START Input data
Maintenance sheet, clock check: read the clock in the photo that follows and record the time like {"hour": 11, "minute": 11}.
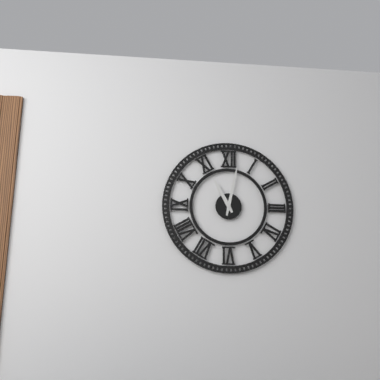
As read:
{"hour": 11, "minute": 2}
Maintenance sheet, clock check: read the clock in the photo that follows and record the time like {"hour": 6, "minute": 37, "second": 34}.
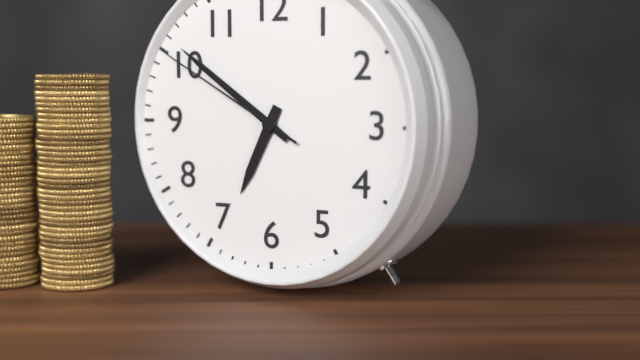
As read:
{"hour": 6, "minute": 51, "second": 50}
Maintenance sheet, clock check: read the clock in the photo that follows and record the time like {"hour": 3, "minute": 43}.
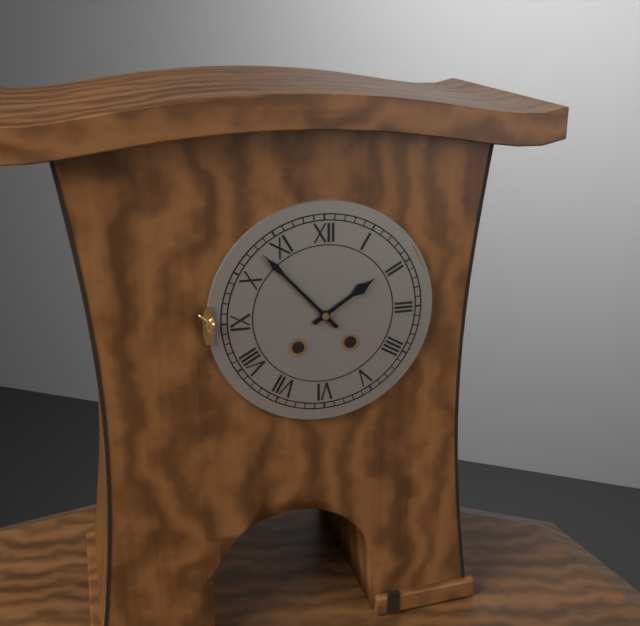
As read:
{"hour": 1, "minute": 53}
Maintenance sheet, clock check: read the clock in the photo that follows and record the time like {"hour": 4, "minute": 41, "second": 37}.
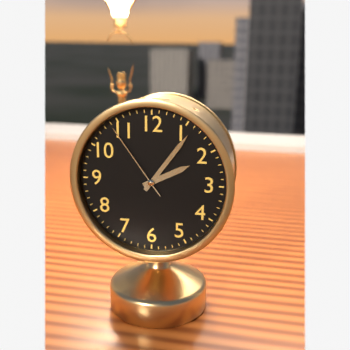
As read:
{"hour": 2, "minute": 6, "second": 54}
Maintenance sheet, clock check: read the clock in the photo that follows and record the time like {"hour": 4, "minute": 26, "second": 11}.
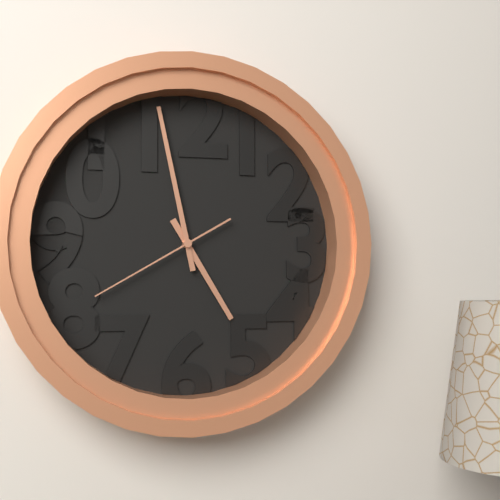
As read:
{"hour": 4, "minute": 58, "second": 40}
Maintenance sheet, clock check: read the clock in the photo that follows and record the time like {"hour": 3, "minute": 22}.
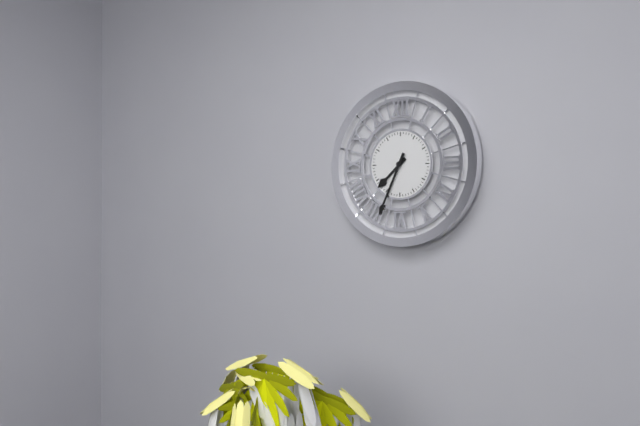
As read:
{"hour": 7, "minute": 34}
END Input data
Show each line of the records above that contains the word "time".

Maintenance sheet, clock check: read the clock in the photo that follows and record the time like {"hour": 11, "minute": 11}.
Maintenance sheet, clock check: read the clock in the photo that follows and record the time like {"hour": 6, "minute": 37, "second": 34}.
Maintenance sheet, clock check: read the clock in the photo that follows and record the time like {"hour": 3, "minute": 43}.
Maintenance sheet, clock check: read the clock in the photo that follows and record the time like {"hour": 4, "minute": 41, "second": 37}.
Maintenance sheet, clock check: read the clock in the photo that follows and record the time like {"hour": 4, "minute": 26, "second": 11}.
Maintenance sheet, clock check: read the clock in the photo that follows and record the time like {"hour": 3, "minute": 22}.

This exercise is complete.